Sudarshan, M., Shih, S, et al. (2024).
arXiv.org
Abstract
The application of Large Language Models (LLMs) in healthcare is expanding rapidly, with one potential use case being the translation of formal medical re-ports into patient-legible equivalents. Currently, LLM outputs often need to be edited and evaluated by a human to ensure both factual accuracy and comprehensibility, and this is true for the above use case. We aim to minimize this step by proposing an agentic workflow with the Reflexion framework, which uses iterative self-reflection to correct outputs from an LLM. This pipeline was tested and compared to zero-shot prompting on 16 randomized radiology reports. In our multi-agent approach, reports had an accuracy rate of 94.94% when looking at verification of ICD-10 codes, compared to zero-shot prompted reports, which had an accuracy rate of 68.23%. Additionally, 81.25% of the final reflected reports required no corrections for accuracy or readability, while only 25% of zero-shot prompted reports met these criteria without needing modifications. These results indicate that our approach presents a feasible method for communicating clinical findings to patients in a quick, efficient and coherent manner whilst also retaining medical accuracy. The codebase is available for viewing at http://github.com/ malavikhasudarshan/Multi-Agent-Patient-Letter-Generation.
Here are some thoughts:
The article focuses on using Large Language Models (LLMs) in healthcare to create patient-friendly versions of medical reports, specifically in the field of radiology. The authors present a new multi-agent workflow that aims to improve the accuracy and readability of these reports compared to traditional methods like zero-shot prompting. This workflow involves multiple steps: extracting ICD-10 codes from the original report, generating multiple patient-friendly reports, and using a reflection model to select the optimal version.

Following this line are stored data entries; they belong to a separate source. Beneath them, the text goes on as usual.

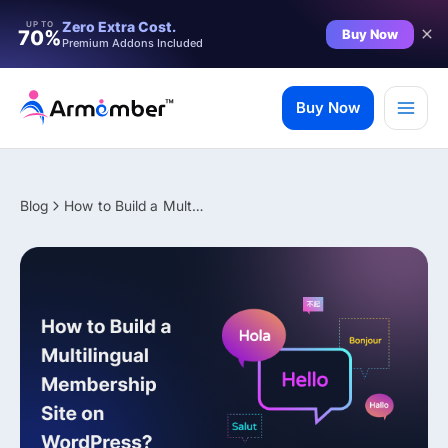
Filter
Zero Extra Cost.
UP TO
Buy Now
70%
Premium Addons Included
Skip
to
Buy Now
content
Blog
How to Build a Multilingual Membership Site on WordPress?
✨ Premium Addon Included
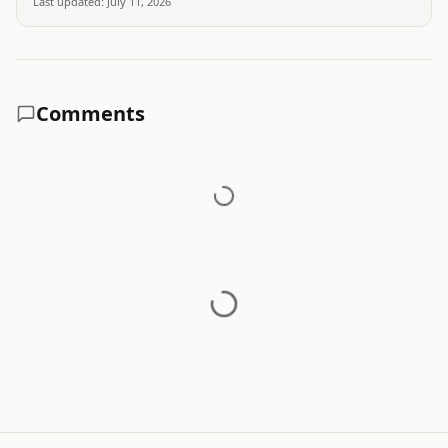
Last updated:
July 11, 2026
Comments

The study highlights the success of this multi-agent approach, demonstrating that it leads to higher accuracy in terms of including correct ICD-10 codes and produces reports that are more concise, structured, and formal compared to zero-shot prompting. The authors acknowledge that while their system significantly reduces the need for human review and editing, it doesn't completely eliminate it. The article emphasizes the importance of clear and accessible medical information for patients, especially as they increasingly gain access to their own records. The goal is to reduce patient anxiety and confusion, ultimately enhancing their understanding of their health conditions.